» REQUIREMENT: Rewrite the data from the line containing "Failure reason for a failed delivery attempt." through the end, putting "required" in place of "optional" and keeping everything else the same.
───── SOURCE DATA
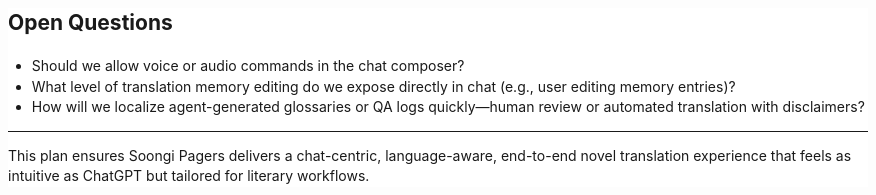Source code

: ## Open Questions
- Should we allow voice or audio commands in the chat composer?
- What level of translation memory editing do we expose directly in chat (e.g., user editing memory entries)?
- How will we localize agent-generated glossaries or QA logs quickly—human review or automated translation with disclaimers?

---
This plan ensures Soongi Pagers delivers a chat-centric, language-aware, end-to-end novel translation experience that feels as intuitive as ChatGPT but tailored for literary workflows.
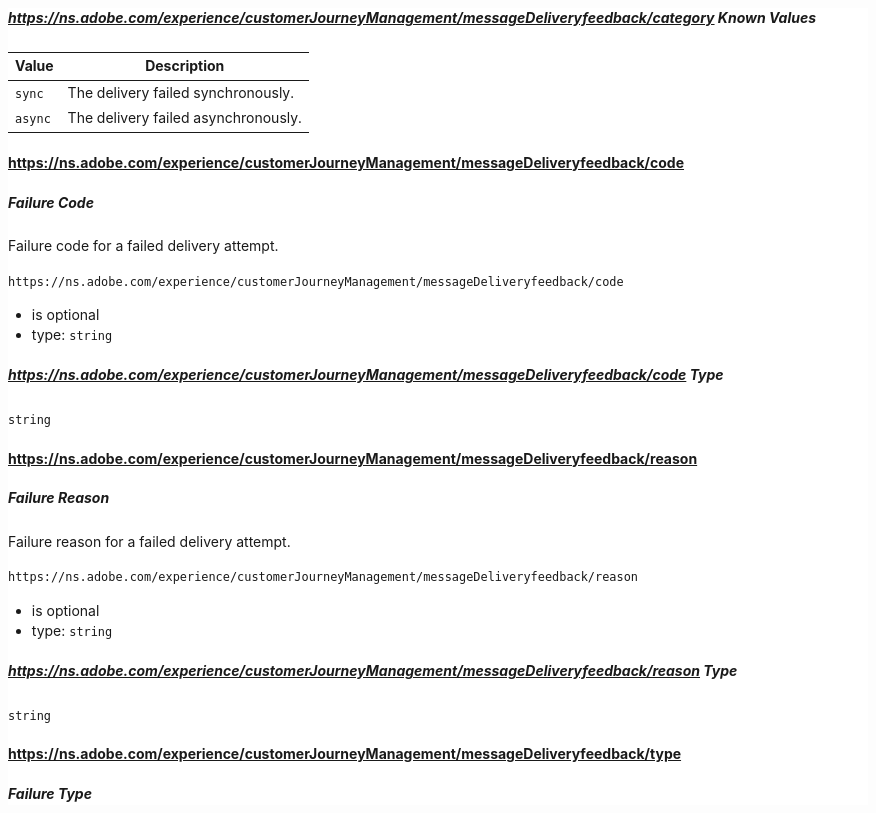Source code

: 

##### https://ns.adobe.com/experience/customerJourneyManagement/messageDeliveryfeedback/category Known Values
| Value | Description |
|-------|-------------|
| `sync` | The delivery failed synchronously. |
| `async` | The delivery failed asynchronously. |






#### https://ns.adobe.com/experience/customerJourneyManagement/messageDeliveryfeedback/code
##### Failure Code

Failure code for a failed delivery attempt.

`https://ns.adobe.com/experience/customerJourneyManagement/messageDeliveryfeedback/code`
* is optional
* type: `string`

##### https://ns.adobe.com/experience/customerJourneyManagement/messageDeliveryfeedback/code Type


`string`








#### https://ns.adobe.com/experience/customerJourneyManagement/messageDeliveryfeedback/reason
##### Failure Reason

Failure reason for a failed delivery attempt.

`https://ns.adobe.com/experience/customerJourneyManagement/messageDeliveryfeedback/reason`
* is optional
* type: `string`

##### https://ns.adobe.com/experience/customerJourneyManagement/messageDeliveryfeedback/reason Type


`string`








#### https://ns.adobe.com/experience/customerJourneyManagement/messageDeliveryfeedback/type
##### Failure Type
──────────
» RESULT BELOW:
Failure reason for a failed delivery attempt.

`https://ns.adobe.com/experience/customerJourneyManagement/messageDeliveryfeedback/reason`
* is required
* type: `string`

##### https://ns.adobe.com/experience/customerJourneyManagement/messageDeliveryfeedback/reason Type


`string`








#### https://ns.adobe.com/experience/customerJourneyManagement/messageDeliveryfeedback/type
##### Failure Type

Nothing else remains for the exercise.